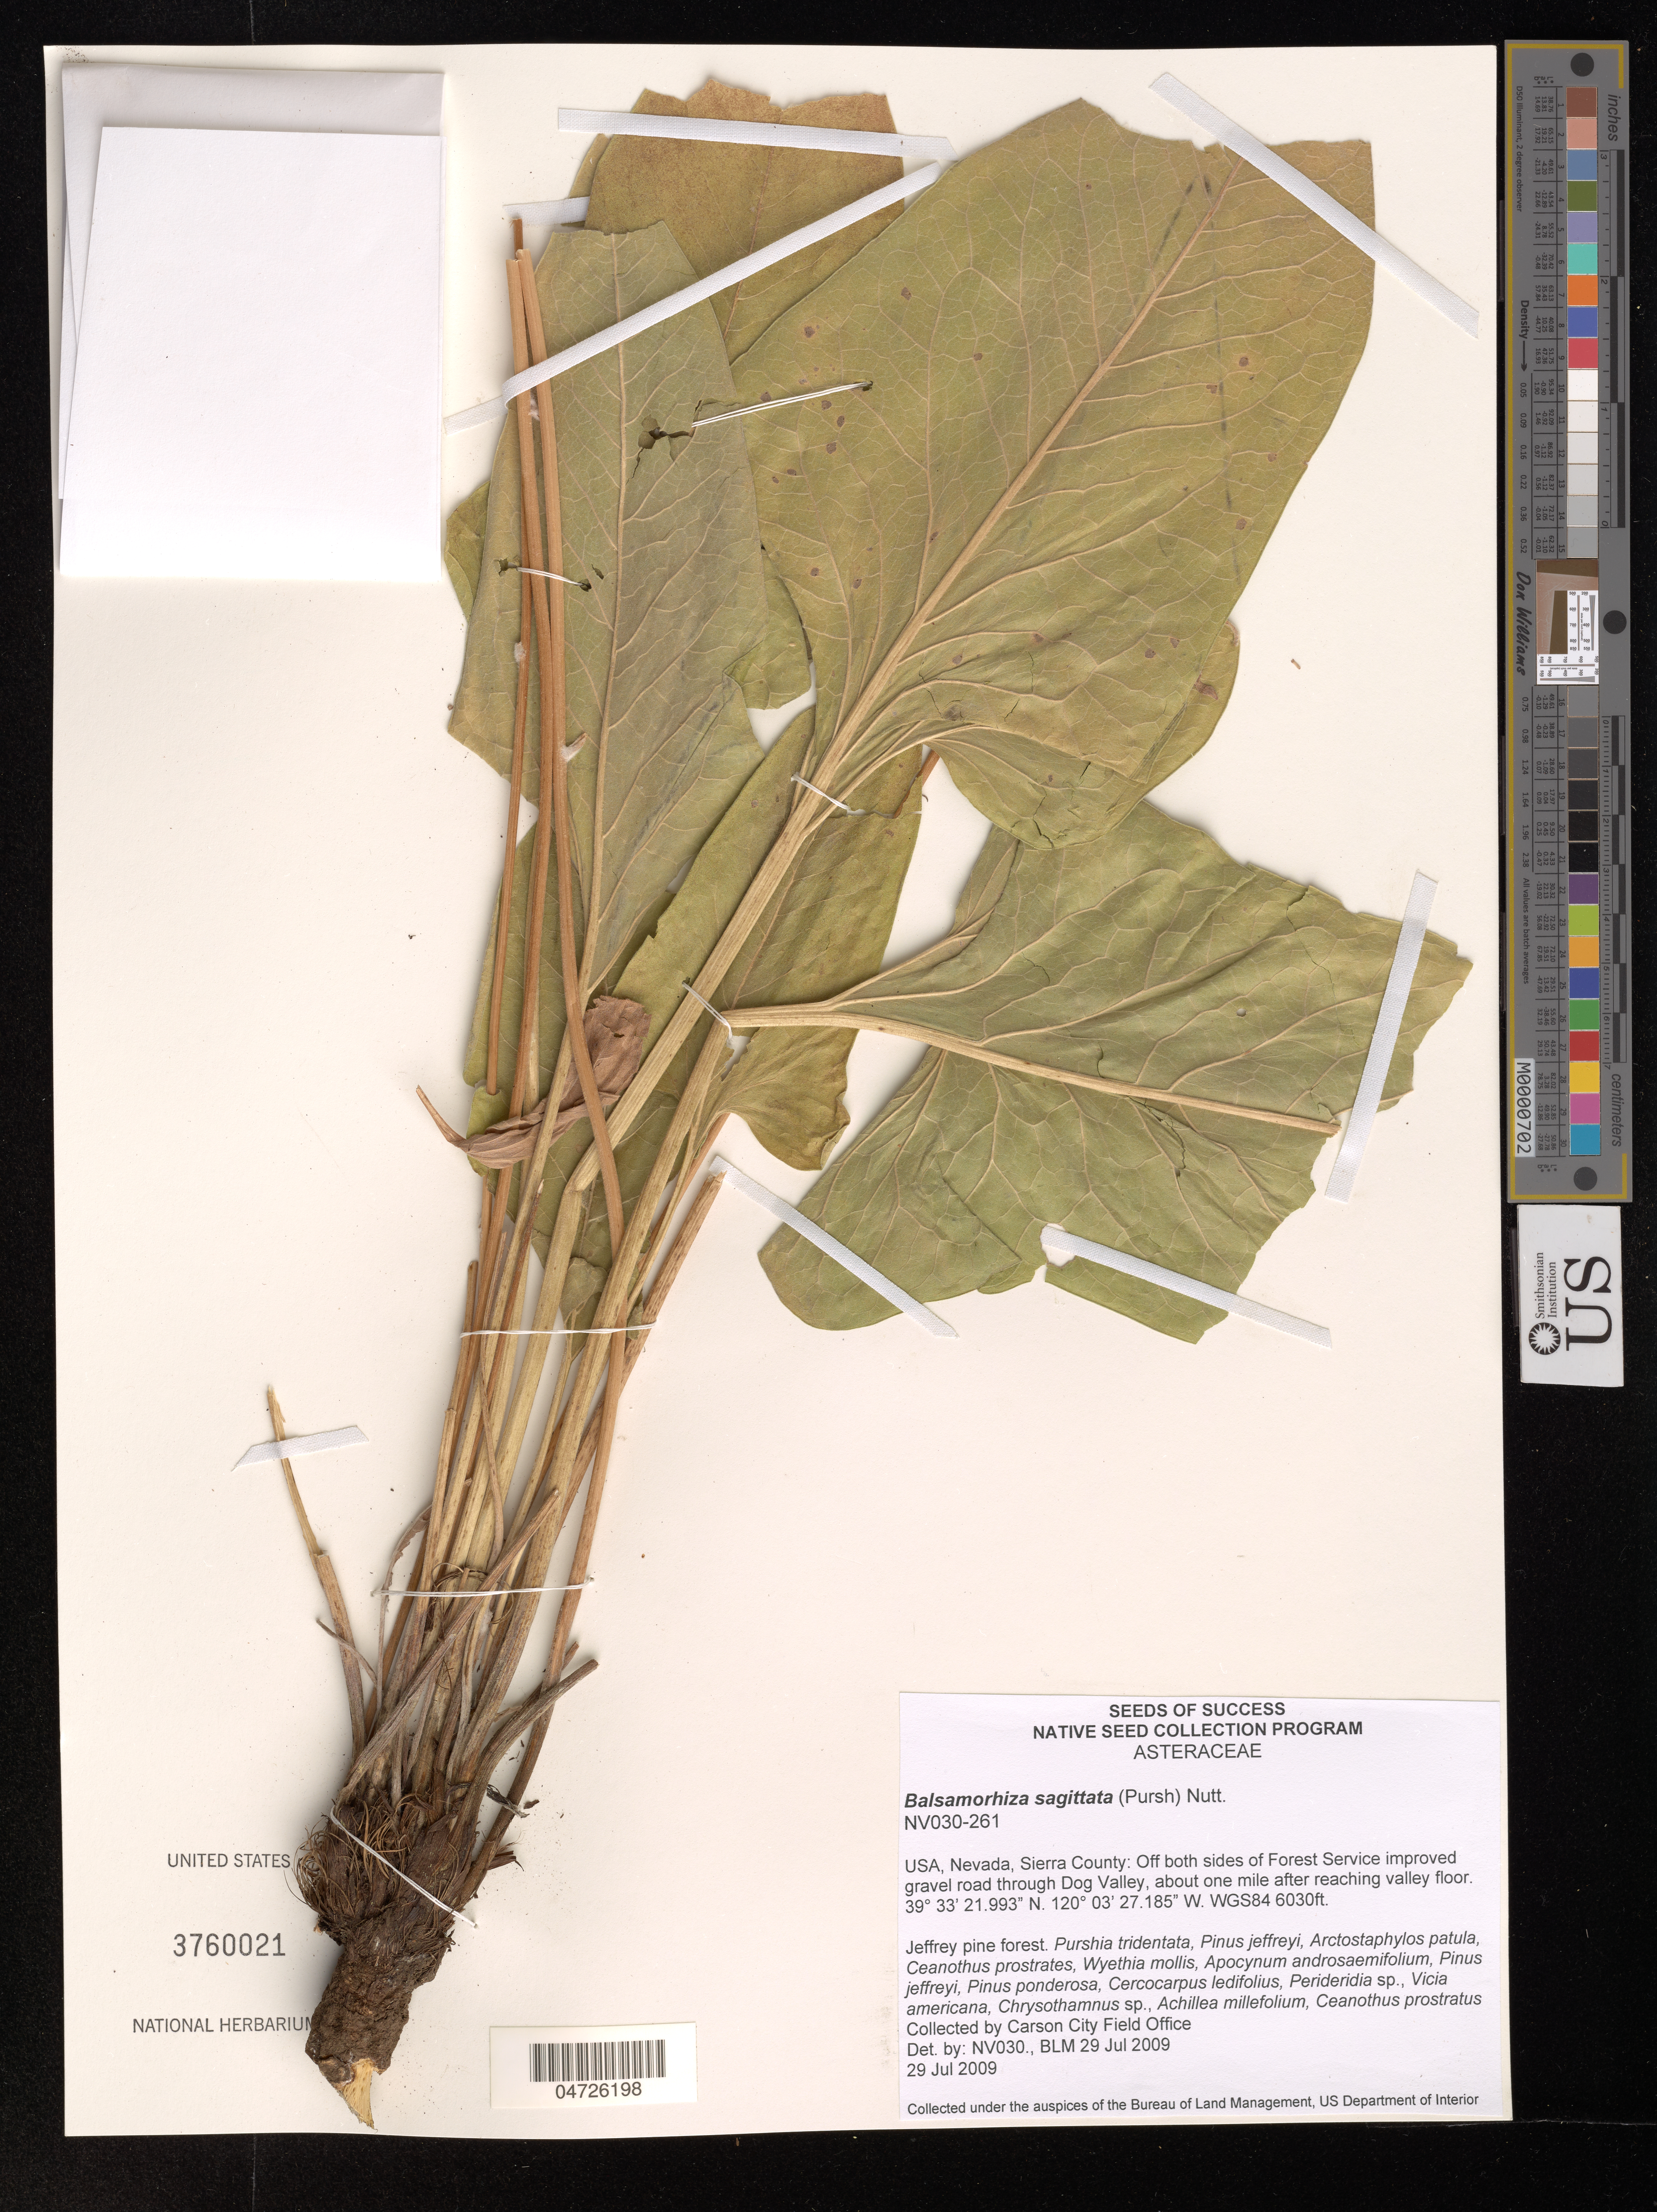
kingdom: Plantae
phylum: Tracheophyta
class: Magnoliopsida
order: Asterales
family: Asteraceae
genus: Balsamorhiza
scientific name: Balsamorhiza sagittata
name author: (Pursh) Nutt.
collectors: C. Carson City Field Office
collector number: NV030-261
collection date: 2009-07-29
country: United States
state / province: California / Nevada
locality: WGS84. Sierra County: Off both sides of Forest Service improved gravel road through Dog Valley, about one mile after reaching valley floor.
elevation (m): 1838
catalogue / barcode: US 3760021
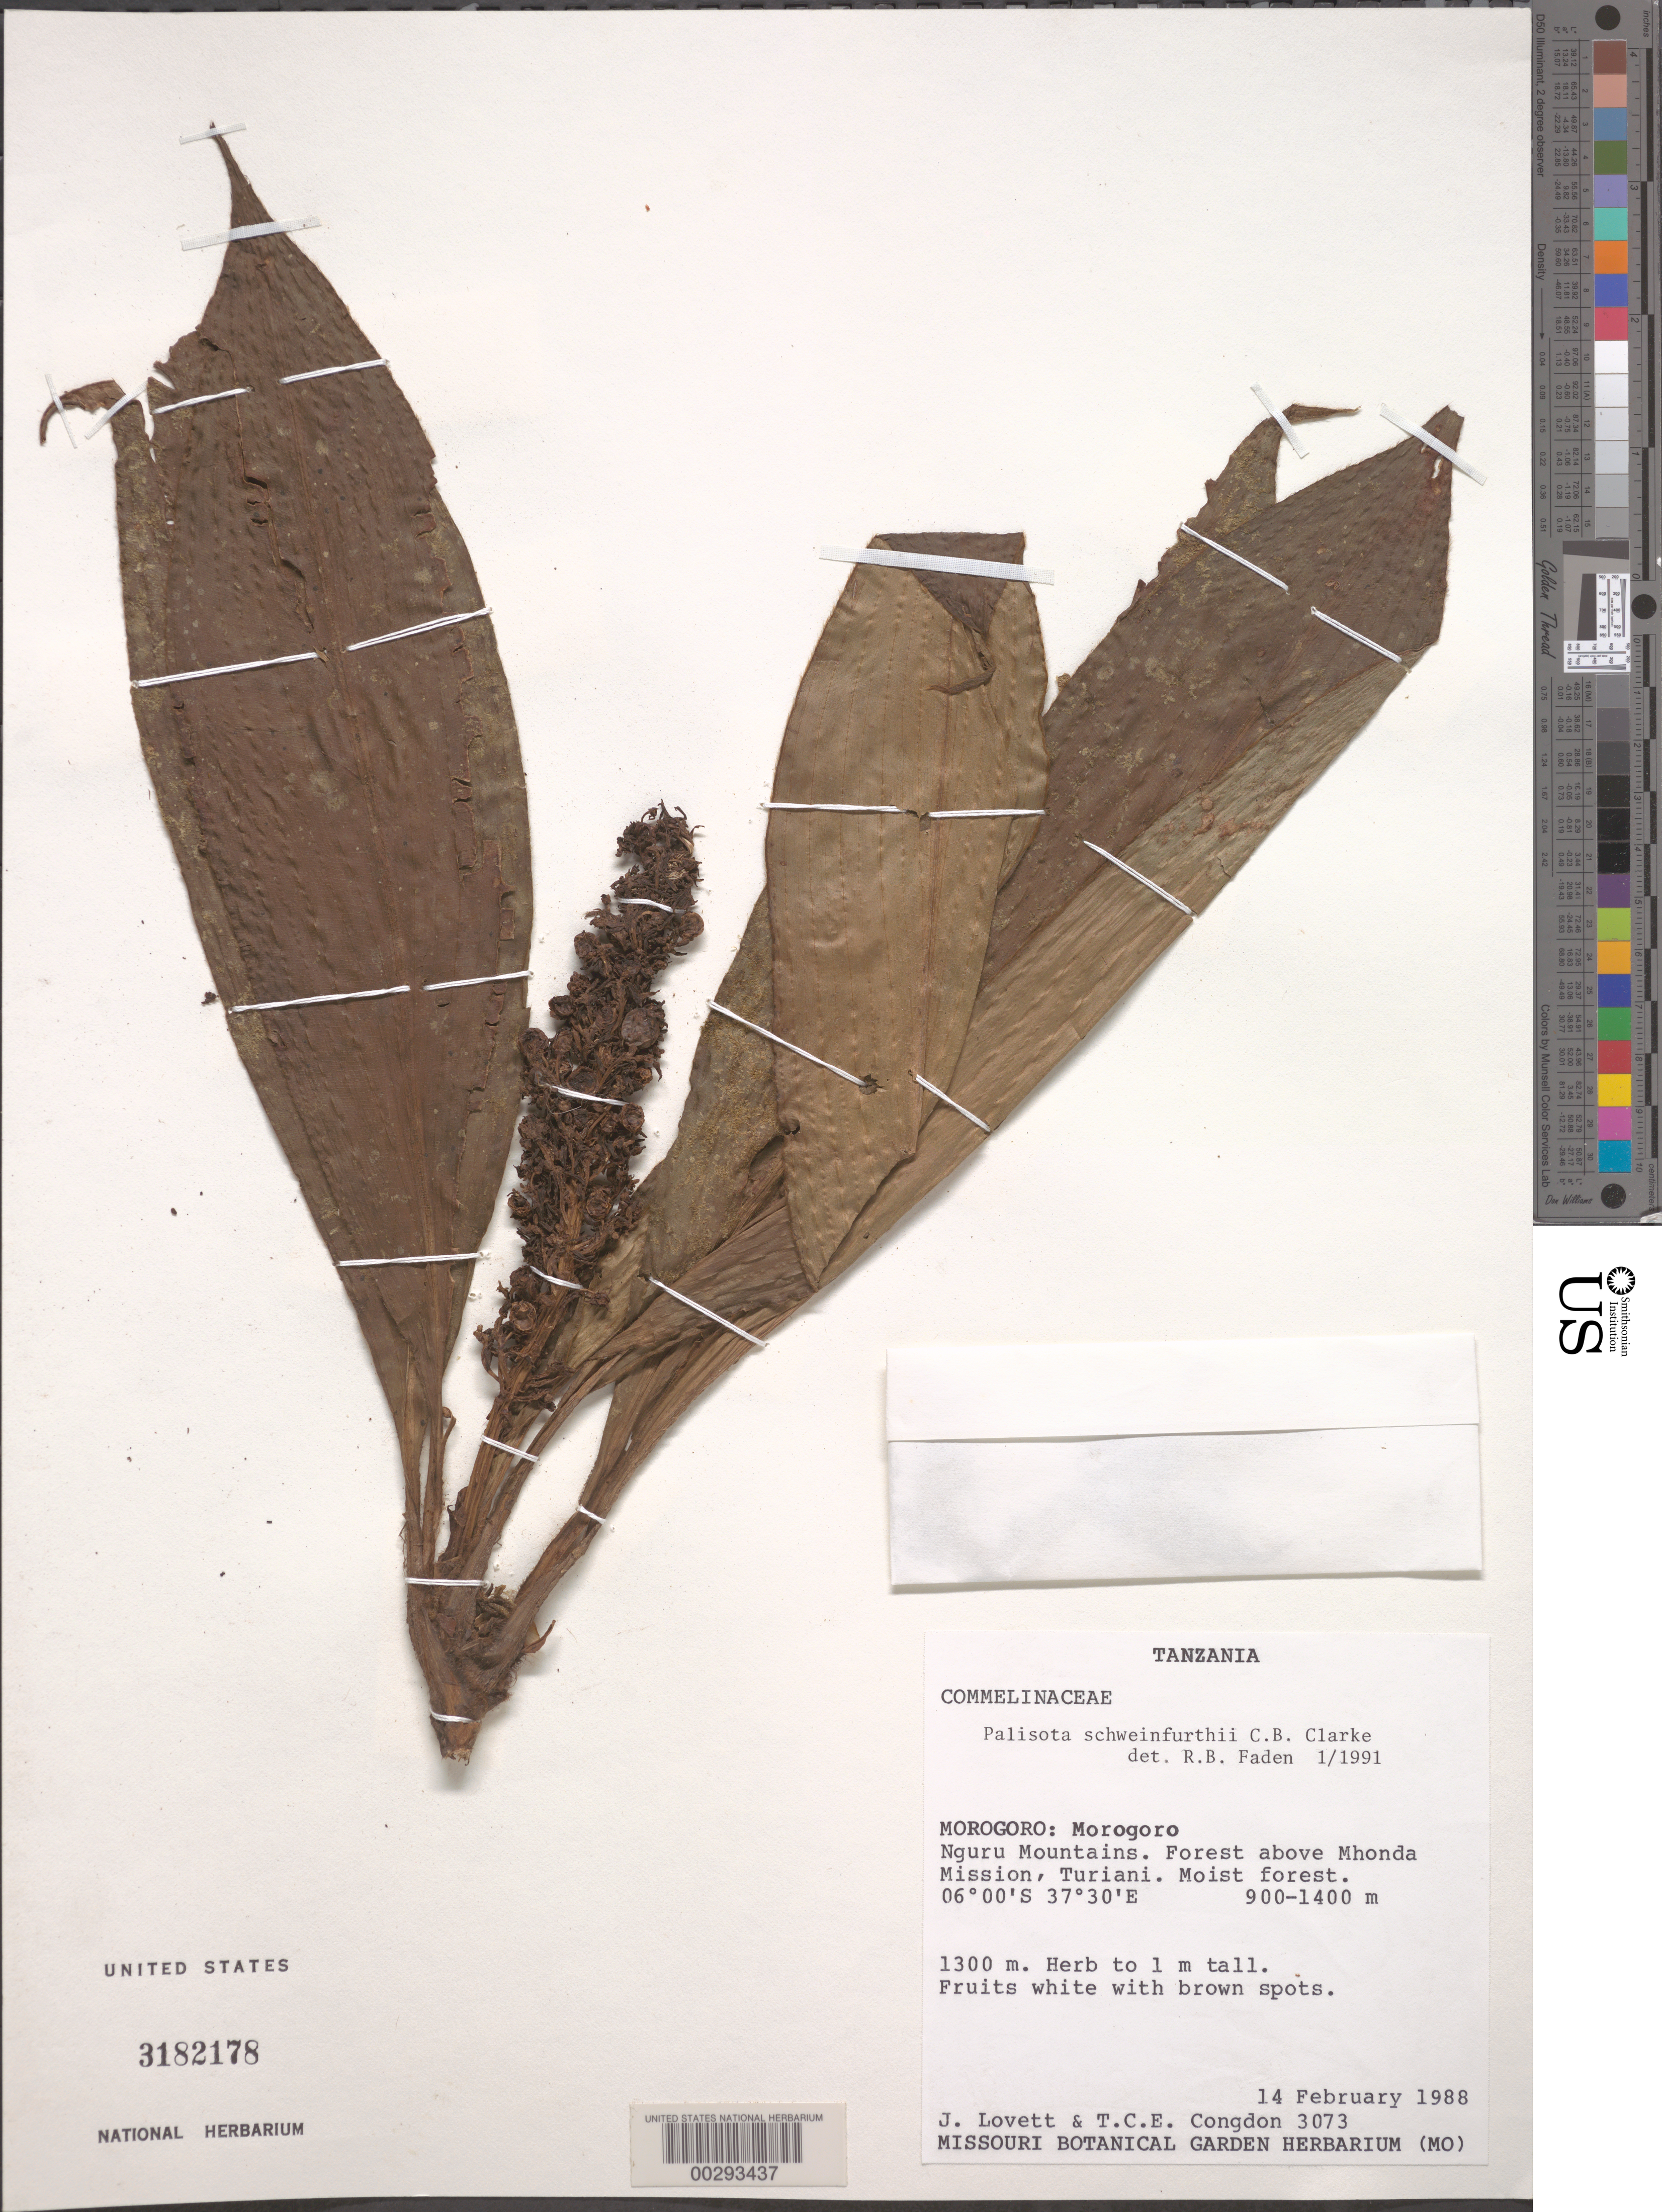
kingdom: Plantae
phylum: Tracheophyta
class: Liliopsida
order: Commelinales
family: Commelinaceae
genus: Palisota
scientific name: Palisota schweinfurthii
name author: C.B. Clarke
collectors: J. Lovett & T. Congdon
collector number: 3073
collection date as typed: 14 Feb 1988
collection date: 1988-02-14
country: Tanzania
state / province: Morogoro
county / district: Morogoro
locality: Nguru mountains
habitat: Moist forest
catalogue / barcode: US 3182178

□ □ □ □ □ □ □

> [DIRECTIVE]
Reproduce the records word for word, starting at the line that contains "collector number: 3073" and stopping after the last line of the records.

> [SOLVED PROBLEM]
collector number: 3073
collection date as typed: 14 Feb 1988
collection date: 1988-02-14
country: Tanzania
state / province: Morogoro
county / district: Morogoro
locality: Nguru mountains
habitat: Moist forest
catalogue / barcode: US 3182178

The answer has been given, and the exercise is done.